## PASSAGE FOR REVIEW
────
Thursday, May 29, 2008

Five Tool Tool Gets The Colbert Bump

Tonight in New York, the Shooter Wife and I were in the studio audience for the Colbert Report taping. Here's All You Need To Know.

> The Colbert studio is in a relatively unassuming part of Hell's Kitchen, on the western side of Manhattan, near the southern part of Central Park. It's a pretty residential area, and if it weren't for a few awnings with the Colbert markings, you could easily walk right past it.

> Tickets are free, but are pretty murderous to get; I just happened to be on the site a couple of months ago when one lonely day opened up. Go to the site today, and you'll most likely see the tickets reserved for year in advance.

The reason why is simple: there are only 107 seats in the place, and Colbert has about 1.3 million viewers every night. I haven't talked to a friend yet about this who hasn't expressed profound jealousy.

> The line begins forming around 3pm, with conflicting e-mails that tell you to be there early, that your tickets might be revoked if you aren't on line before 5pm, and yada yada yada. We got there around 3:30 with stuff to read, and queued up in a dedicated concrete area, under an awning. It can't be pleasant when the weather's nasty, but yesterday was beautiful, so it was all good.
────
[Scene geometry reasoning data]
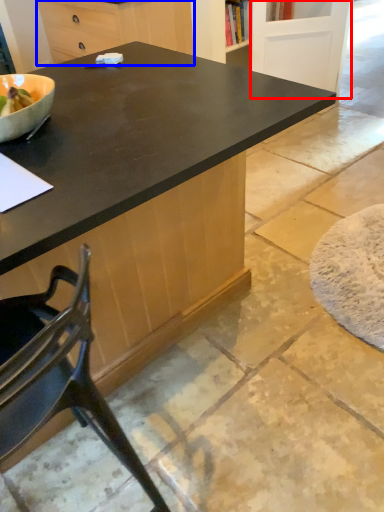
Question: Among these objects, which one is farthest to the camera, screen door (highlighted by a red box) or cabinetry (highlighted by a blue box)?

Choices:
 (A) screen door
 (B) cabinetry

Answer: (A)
────
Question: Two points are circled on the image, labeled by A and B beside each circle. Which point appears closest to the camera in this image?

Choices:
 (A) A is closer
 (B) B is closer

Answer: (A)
────
## EXPLORE THE MATERIAL
(a) Answer these questions using the blog post about the Colbert Report taping:
(i) In which Manhattan neighborhood is the Colbert studio located?
(ii) How many seats does the studio have?
(iii) At roughly what time does the line begin forming?
(b) Continue the blog post about the Colbert Report taping, starting after its final sentence.

## TASK-BY-TASK RESULTS
(a)
(i) Hell's Kitchen
(ii) 107
(iii) Around 3pm

(b)
> Line tidbits... Daily Show guests can't appear on Colbert for two weeks after their appearance. I'm betting that if you are local to the show, getting in via stand-in seats isn't impossible.

> The audience is 90 to 95% slacker kids in their low '20s; it wasn't until we got inside that we saw anyone that looked evern remotely close to our age. The group that was in front of us was obsessed for some reason by the '70s Manfred Mann song, "Blinded By The Light," and kept singing the refrain, but with the word "douche" substituted for "deuce." I think their version works better, really.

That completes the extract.